昨今は違ったニュアンスでこのフレーズを見かけることが増えてきたように思う。税や社会保障制度の改正における「低所得者を優遇し、中・高所得者の負担を拡大する政策」に異を唱える文脈だ。これらの政策に対する風当たりが明確に強まっているように思われる。

2000年代ごろから税制度においても社会保障制度においても、累進性の強化が進められてきた。所得税においては、最高税率の引き上げのほか、基礎控除や配偶者控除に対する所得制限、給与所得控除の上限引き下げなどが進められたほか、相続税でも基礎控除引き下げや最高税率の引き上げが行われた。

社会保障制度では給付段階において低所得者を優遇、高所得者に負担を求める措置が数多く設けられている。例えば、健康保険における高額療養費制度は、医療費の自己負担額が限度額を超えた際に超過分を補填する仕組みだ。その限度額は所得階級によって異なる。2015年に現役世代の所得区分を3から5段階とし、高所得者の限度額を引き上げる改正が行われた。今般、この所得区分を13段階にする改正が27年にかけて進められる見通しとなっている。最も所得の高い層の月当たりの負担上限額は25万円強から44万円強へと7割以上の引き上げとなる。

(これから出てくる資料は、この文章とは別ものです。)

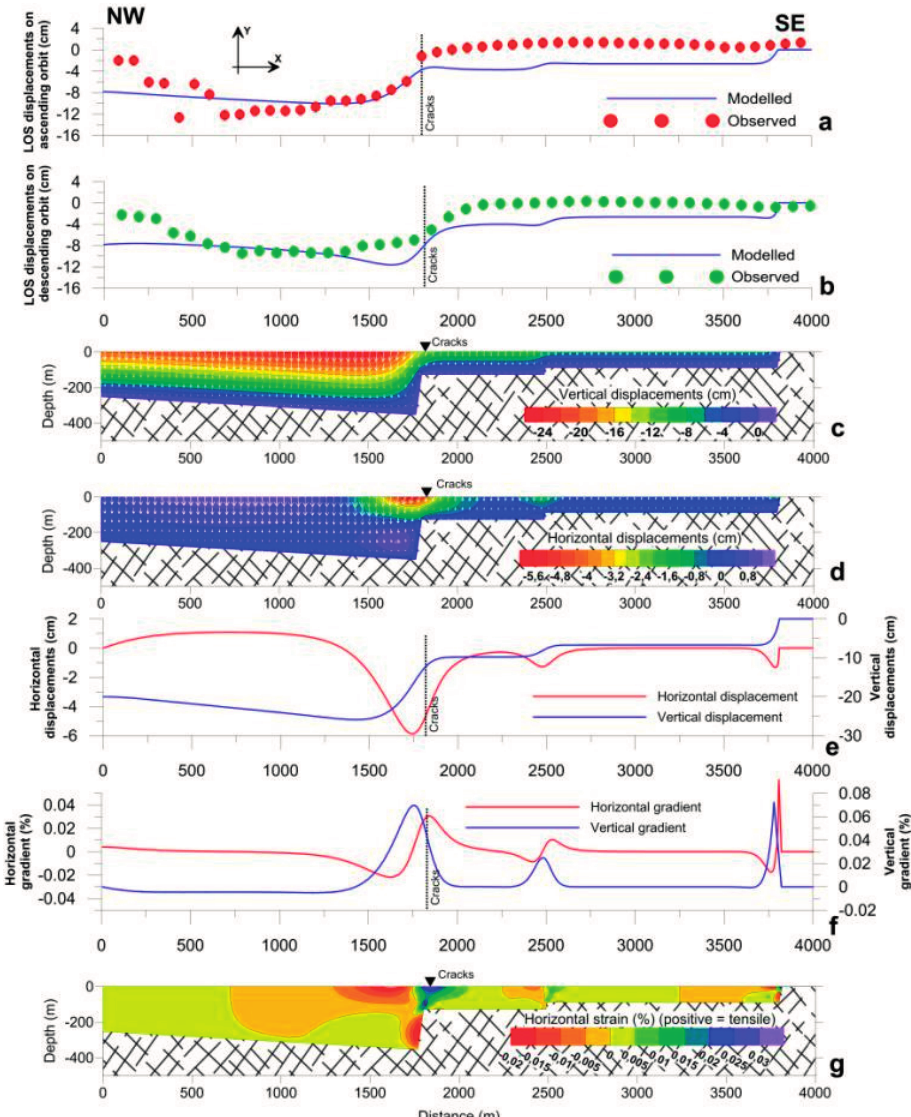
Figure 11. Comparison between calculated and observed LOS displacements considering the cumulated displacements of ( a ) ascending and ( b ) descending ENVISAT data. ( c ) Vertical and ( d ) horizontal displacement contours, together with the resultant displacement vectors. ( e ) Horizontal and vertical displacement profiles at the ground level. ( f ) Horizontal and vertical gradient at the ground level. ( g ) Contour of the horizontal strains after the lowering of the water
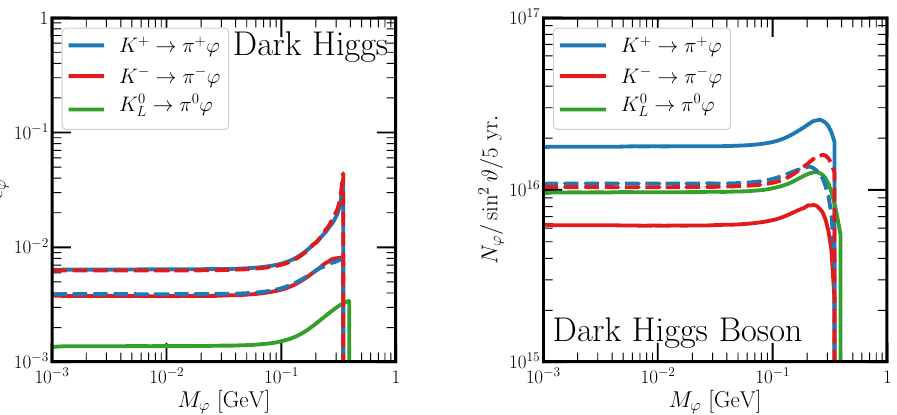
Figure 15 . Left panel: acceptance fraction (cid:15) ’ of dark Higgs particles as a function of their mass M ’ . The acceptance fraction is de(cid:12)ned as the fraction of all produced ’ that have their momentum pointing in the direction of the DUNE MPD at the time of their production. Right panel: expected number of dark Higgs particles ’ directed towards the DUNE MPD as a function of their mass M ’ , assuming (cid:12)ve years of data collection in both neutrino mode (solid lines) and antineutrino mode (dashed lines). We scale the number of particles to sin 2 # = 1. Solid (dashed) lines are for neutrino (antineutrino) mode, and blue, red, and green lines indicate ’ from K + , K (cid:0) , and K 0 L decays, respectively. The K 0 distribution is una(cid:11)ected by focusing and the distinction between L neutrino/antineutrino modes, and so there is no corresponding dashed green line. K 0 -produced ’ L allow for reaching larger values of M ’ as m m (cid:25) 0 > m K (cid:6) m (cid:25) (cid:6) K 0 L (cid:0) (cid:0)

また、健保加入の雇用者の場合、所得区分の基準として主に用いられるのは社会保険料の算定に用いられる標準報酬―つまり働いて得る賃金収入である。ほかに不動産収入、金融収入が多くあっても、なぜか「働いて得る収入」が判定基準になる。これは同じく厚労省の制度である在職老齢年金でも同様であり、“賃金収入”と年金収入が一定値を超えた場合に年金を減額する。厚労省の制度が管轄している所得の数字が社会保険料算定の際に用いる標準報酬であることに根があるのだが、働いて得た所得だけが判定基準として用いられる点は一層 “働いたら負け”の性質を強めている要素でもある。